Text Encodings

Evennia is a text-based game server. This makes it important to understand how it actually deals with data in the form of text.

Text byte encodings describe how a string of text is actually stored in the computer - that is, the particular sequence of bytes used to represent the letters of your particular alphabet. A common encoding used in English-speaking languages is the ASCII encoding. This describes the letters in the English alphabet (Aa-Zz) as well as a bunch of special characters. For describing other character sets (such as that of other languages with other letters than English), sets with names such as Latin-1, ISO-8859-3 and ARMSCII-8 are used. There are hundreds of different byte encodings in use around the world.

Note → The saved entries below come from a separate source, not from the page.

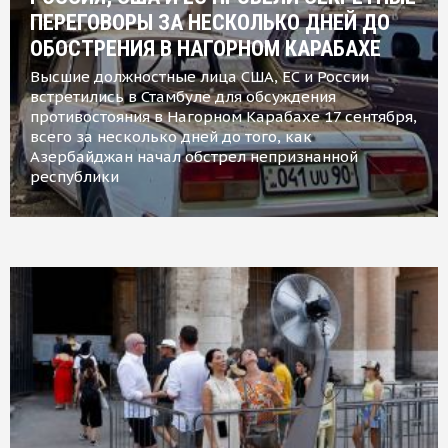
ПЕРЕГОВОРЫ ЗА НЕСКОЛЬКО ДНЕЙ ДО
ОБОСТРЕНИЯ В НАГОРНОМ КАРАБАХЕ
Высшие должностные лица США, ЕС и России
встретились в Стамбуле для обсуждения
противостояния в Нагорном Карабахе 17 сентября,
всего за несколько дней до того, как
Азербайджан начал обстрел непризнанной
республики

A string of letters in a byte encoding is represented with the bytes type. In contrast to the byte encoding is the unicode representation. In Python this is the str type. The unicode is an internationally agreed-upon table describing essentially all available letters you could ever want to print. Everything from English to Chinese alphabets and all in between. So what Evennia (as well as Python and Django) does is to store everything in Unicode internally, but then converts the data to one of the encodings whenever outputting data to the user.

An easy memory aid is that bytes are what are sent over the network wire. At all other times, str (unicode) is used. This means that we must convert between the two at the points where we send/receive network data.

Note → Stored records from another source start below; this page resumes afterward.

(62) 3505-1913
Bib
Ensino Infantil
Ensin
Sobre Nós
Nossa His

The problem is that when receiving a string of bytes over the network it’s impossible for Evennia to guess which encoding was used - it’s just a bunch of bytes! Evennia must know the encoding in order to convert back and from the correct unicode representation.

How to customize encodings

As long as you stick to the standard ASCII character set (which means the normal English characters, basically) you should not have to worry much about this section.

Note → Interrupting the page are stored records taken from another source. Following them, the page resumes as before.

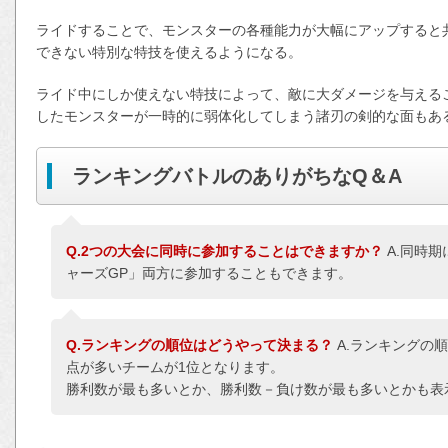
ライドすることで、モンスターの各種能力が大幅にアップすると
できない特別な特技を使えるようになる。
ライド中にしか使えない特技によって、敵に大ダメージを与える
したモンスターが一時的に弱体化してしまう諸刃の剣的な面もあ
ランキングバトルのありがちなQ＆A
Q.2つの大会に同時に参加することはできますか？
A.同時
ャーズGP」両方に参加することもできます。
Q.ランキングの順位はどうやって決まる？
A.ランキングの
点が多いチームが1位となります。
勝利数が最も多いとか、勝利数－負け数が最も多いとかも表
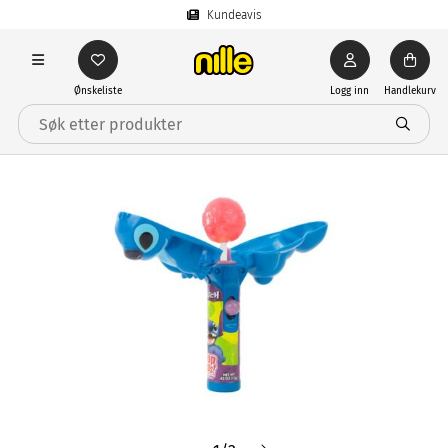
Kundeavis
Ønskeliste
Logg inn
Handlekurv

If you want to build your game in another language however, or expect your users to want to use special characters not in ASCII, you need to consider which encodings you want to support.

As mentioned, there are many, many byte-encodings used around the world. It should be clear at this point that Evennia can’t guess but has to assume or somehow be told which encoding you want to use to communicate with the server. Basically the encoding used by your client must be the same encoding used by the server. This can be customized in two complementary ways.

  1. Point users to the default @encoding command or the @options command. This allows them to themselves set which encoding they (and their client of choice) uses. Whereas data will remain stored as unicode strings internally in Evennia, all data received from and sent to this particular player will be converted to the given format before transmitting.

  2. As a back-up, in case the user-set encoding translation is erroneous or fails in some other way, Evennia will fall back to trying with the names defined in the settings variable ENCODINGS. This is a list of encoding names Evennia will try, in order, before giving up and giving an encoding error message.

Note that having to try several different encodings every input/output adds unneccesary overhead. Try to guess the most common encodings you players will use and make sure these are tried first. The International UTF-8 encoding is what Evennia assumes by default (and also what Python/Django use normally). See the Wikipedia article here for more help.